Cuda optimized disparity map

This repository contains the code for 6 different implementations of the disparity map algorithm. The different implementations are compared to each other.

The depth image is calculated using a disparity map using epipolar geometry with the ZNCC (Zero-Normalized Cross Correlation).

Two images are given as an input that are taken from slightly different positions. The difference between images can be used to approximate depth as objects further away will have less movement and objects closer.

Comparison

Program	Kernel times (ms)
Simple C	3400
Multi-thread C	1600
Simple Cuda	97
Optimized Cuda	6.5

A naive implementation that only does minimal caching is used in the first three approaches with the -O3 flag. Despite no special optimization the cuda version is significantly faster compared to the Simple C implementation.

Data transfers

The data is kept at the GPU memory for different kernels to avoid long transfer times.

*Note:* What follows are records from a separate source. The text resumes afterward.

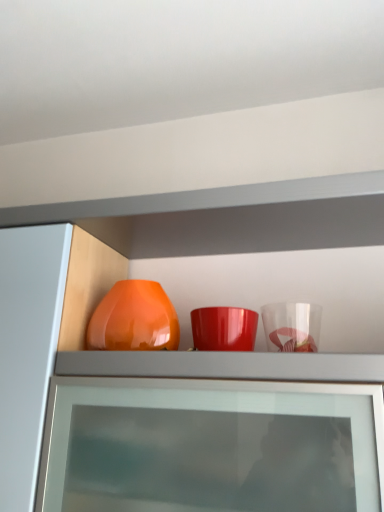
Image resolution: width=384 pixels, height=512 pixels. Describe the element at coordinates (229, 217) in the screenshot. I see `matte orange vase at center` at that location.

Locate an element on the screen. This screenshot has width=384, height=512. matte orange vase at center is located at coordinates (229, 217).

What do you see at coordinates (134, 319) in the screenshot? I see `glossy orange vase at center` at bounding box center [134, 319].

In order to face glossy orange vase at center, should I rotate leftwards or rightwards?

Turn left approximately 6.761 degrees to face it.

What is the approximate width of glossy orange vase at center?

The width of glossy orange vase at center is 24.54 centimeters.

The image size is (384, 512). Identify the location of glossy orange vase at center. (134, 319).

Identify the location of matte orange vase at center. (229, 217).

Which is more to the right, glossy orange vase at center or matte orange vase at center?

matte orange vase at center.

Between glossy orange vase at center and matte orange vase at center, which one is positioned in front?

matte orange vase at center is more forward.

Is point (111, 329) positioned in front of point (371, 341)?

Yes, point (111, 329) is closer to viewer.

From the image's perspective, which is below, glossy orange vase at center or matte orange vase at center?

matte orange vase at center.

From a real-world perspective, is glossy orange vase at center above or below matte orange vase at center?

Clearly, from a real-world perspective, glossy orange vase at center is above matte orange vase at center.

Which of these two, glossy orange vase at center or matte orange vase at center, is wider?

matte orange vase at center is wider.

Who is shorter, glossy orange vase at center or matte orange vase at center?

Standing shorter between the two is glossy orange vase at center.

Considering the sizes of glossy orange vase at center and matte orange vase at center in the image, is glossy orange vase at center bigger or smaller than matte orange vase at center?

In the image, glossy orange vase at center appears to be smaller than matte orange vase at center.

Do you think glossy orange vase at center is within matte orange vase at center, or outside of it?

glossy orange vase at center is located inside matte orange vase at center.

Is glossy orange vase at center not close to matte orange vase at center?

No, glossy orange vase at center is not far from matte orange vase at center.

Consider the image. Is glossy orange vase at center looking in the opposite direction of matte orange vase at center?

Correct, glossy orange vase at center is looking away from matte orange vase at center.

What's the angular difference between glossy orange vase at center and matte orange vase at center's facing directions?

There is a 0.318-degree angle between the facing directions of glossy orange vase at center and matte orange vase at center.

This screenshot has height=512, width=384. What are the coordinates of `cabinetry that appears in front of the glossy orange vase at center` in the screenshot? It's located at (229, 217).

Between matte orange vase at center and glossy orange vase at center, which one appears on the right side from the viewer's perspective?

Positioned to the right is matte orange vase at center.

Is matte orange vase at center further to the viewer compared to glossy orange vase at center?

No.

Considering the positions of points (326, 317) and (96, 317), is point (326, 317) closer to camera compared to point (96, 317)?

No, it is behind (96, 317).

In the scene shown: From the image's perspective, is matte orange vase at center positioned above or below glossy orange vase at center?

matte orange vase at center is situated lower than glossy orange vase at center in the image.

From a real-world perspective, which object rests below the other?

From a 3D spatial view, matte orange vase at center is below.

In terms of width, does matte orange vase at center look wider or thinner when compared to glossy orange vase at center?

In the image, matte orange vase at center appears to be wider than glossy orange vase at center.

From their relative heights in the image, would you say matte orange vase at center is taller or shorter than glossy orange vase at center?

Considering their sizes, matte orange vase at center has more height than glossy orange vase at center.

Looking at the image, does matte orange vase at center seem bigger or smaller compared to glossy orange vase at center?

In the image, matte orange vase at center appears to be larger than glossy orange vase at center.

Is matte orange vase at center inside or outside of glossy orange vase at center?

matte orange vase at center is outside glossy orange vase at center.

Is matte orange vase at center beside glossy orange vase at center?

matte orange vase at center is not next to glossy orange vase at center, and they're not touching.

Is matte orange vase at center oriented away from glossy orange vase at center?

That's right, matte orange vase at center is facing away from glossy orange vase at center.

How many degrees apart are the facing directions of matte orange vase at center and glossy orange vase at center?

They differ by 0.318 degrees in their facing directions.

I want to click on cabinetry below the glossy orange vase at center (from a real-world perspective), so click(229, 217).

Where is `cabinetry located in front of the glossy orange vase at center`? The width and height of the screenshot is (384, 512). cabinetry located in front of the glossy orange vase at center is located at coordinates (229, 217).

Caching commonly used values

One of the easiest optimizations had to do with how the algorithm was calculated and had nothing to do with multi processing. Most importantly, caching the already calculated values that are independent from the disparity variable d.

Loop unrolling

Loop unrolling gave one of the biggest improvements. It simple unrolls the loops to plain code. Some loops did not achieve higher performance with unrolling.

Shared memory

Shared memory gave the best improvements. Array of size (32 + FILTER_HALF) * (32 + FILTER_HALF + d_max) was used. Using shared memory allowed to significantly reduce the latency for data accesses.

For future work it should be made sure that memory accesses are coalesced for global memory and that shared memory reads do not cause bank conflicts.